The current TDR disease portfolio includes the following entries:

- Chagas disease

- (also called "American trypanosomiasis") is a parasitic disease which occurs in the Americas, particularly in South America. Its pathogenic agent is a flagellate protozoan named "Trypanosoma cruzi", which is transmitted mostly by blood-sucking assassin bugs, however other methods of transmission are possible, such as ingestion of food contaminated with parasites, blood transfusion and fetal transmission. Between 16 and 18 million people are currently infected.

- Dengue

- Helminths

- African trypanosomiasis

- or sleeping sickness, is a parasitic disease, caused by protozoa called trypansomes. The two responsible for African trypanosomiasis are Trypanosoma brucei gambiense and Trypanosoma brucei rhodesiense.These parasites are transmitted by the tsetse fly

- Leishmaniasis

- caused by protozoan parasites of the genus Leishmania, and transmitted by the bite of certain species of sand fly.

- Leprosy

- (or Hansen's disease) is a chronic infectious disease caused by Mycobacterium leprae.

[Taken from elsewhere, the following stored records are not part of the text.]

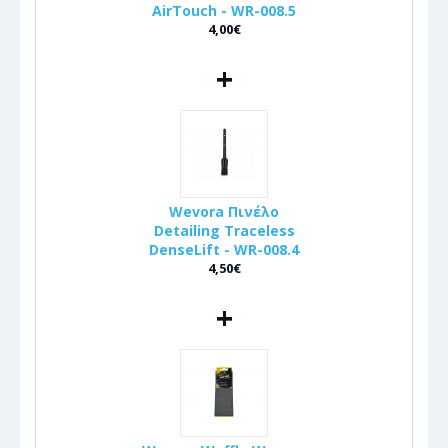
AirTouch - WR-008.5
4,00€
+
Wevora Πινέλo
Detailing Traceless
DenseLift - WR-008.4
4,50€
+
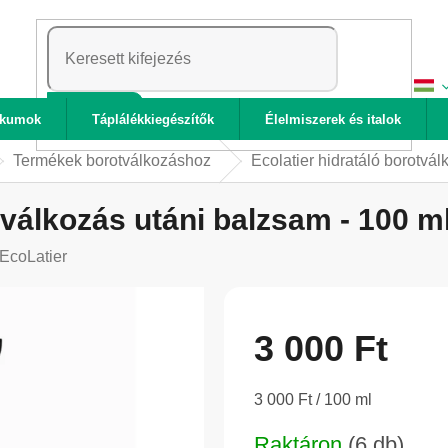
KERESÉS
ikumok
Táplálékkiegészítők
Élelmiszerek és italok
Termékek borotválkozáshoz
Ecolatier hidratáló borotvá
tválkozás utáni balzsam - 100 m
EcoLatier
3 000 Ft
Egységár:
3 000 Ft / 100 ml
Raktáron
(6 db)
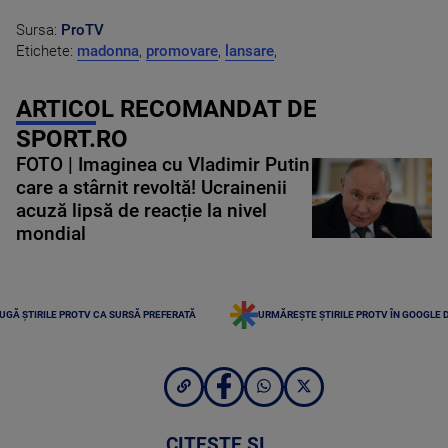
Sursa:
ProTV
Etichete:
madonna
,
promovare
,
lansare
,
ARTICOL RECOMANDAT DE
SPORT.RO
FOTO | Imaginea cu Vladimir Putin
care a stârnit revoltă! Ucrainenii
acuză lipsă de reacție la nivel
mondial
UGĂ ȘTIRILE PROTV CA SURSĂ PREFERATĂ
URMĂREȘTE ȘTIRILE PROTV ÎN GOOGLE 
CITEȘTE ȘI...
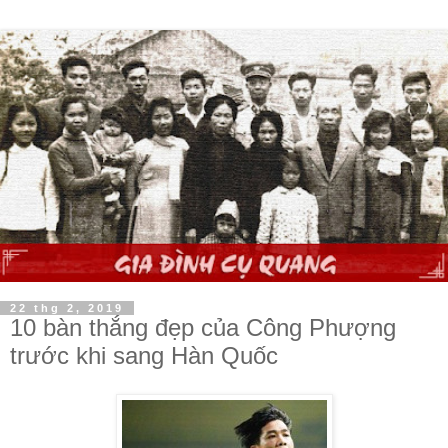
22 thg 2, 2019
10 bàn thắng đẹp của Công Phượng
trước khi sang Hàn Quốc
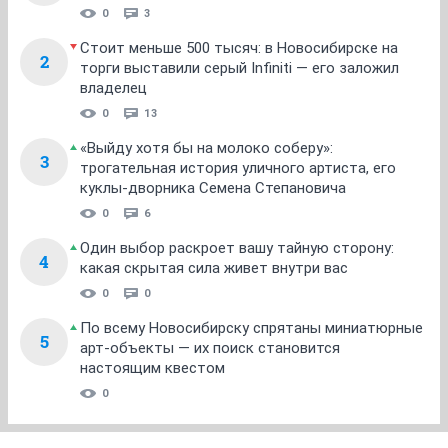
0
3
Стоит меньше 500 тысяч: в Новосибирске на
2
торги выставили серый Infiniti — его заложил
владелец
0
13
«Выйду хотя бы на молоко соберу»:
3
трогательная история уличного артиста, его
куклы-дворника Семена Степановича
0
6
Один выбор раскроет вашу тайную сторону:
4
какая скрытая сила живет внутри вас
0
0
По всему Новосибирску спрятаны миниатюрные
5
арт-объекты — их поиск становится
настоящим квестом
0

Leprosy is primarily a granulomatous disease of the peripheral nerves and mucosa of the upper respiratory tract; skin lesions are the primary external symptom. Left untreated, leprosy can be progressive, causing permanent damage to the skin, nerves, limbs, and eyes. Contrary to popular conception, leprosy does not cause body parts to simply fall off, and it differs from tzaraath, the malady described in the Hebrew scriptures and previously translated into English as "leprosy".

- Lymphatic filariasis

- is a parasitic disease caused by thread-like parasitic filarial worms called nematodes, all transmitted by mosquitoes. Loa loa is another filarial parasite transmitted by the deer fly. 120 million people are infected worldwide. It is carried by over half the population in the most severe endemic areas. The most noticeable symptom is elephantiasis: a thickening of the skin and underlying tissues. Elephantiasis is caused by chronic infection by filarial worms in the lymph nodes. This clogs the lymph nodes and slows the draining of lymph fluid from a portion of the body.

- Malaria

- Caused by a Protozoan parasites transmitted by female "Anopheles" mosquitoes, as they are the blood-feeders. The disease is caused by species of the genus Plasmodium. Malaria infected an estimated 190-311 million people in 2008 and 708,000-1,003,000 died mostly in Sub-Sahara Africa.

- Onchocerciasis ()

- or river blindness is the world's second leading infectious cause of blindness. It is caused by "Onchocerca volvulus", a parasitic worm. It is transmitted through the bite of a black fly. The worms spread throughout the body, and when they die, they cause intense itching and a strong immune system response that can destroy nearby tissue, such as the eye. About 18 million people are currently infected with this parasite. Approximately 300,000 have been irreversibly blinded by it.

- Schistosomiasis ()

- also known as "schisto" or snail fever, is a parasitic disease caused by several species of flatworm in areas with freshwater snails, which may carry the parasite. The most common form of transmission is by wading or swimming in lakes, ponds and other bodies of water containing the snails and the parasite. More than 200 million people worldwide are infected by schistosomiasis.

- Sexually transmitted infections

- TB-HIV coinfection

- Tuberculosis

- (abbreviated as TB), is a bacterial infection of the lungs or other tissues, which is highly prevalent in the world, with mortality over 50% if untreated. It is a communicable disease, transmitted by aerosol expectorant from a cough, sneeze, speak, kiss, or spit. Over one-third of the world's population has been infected by the TB bacterium.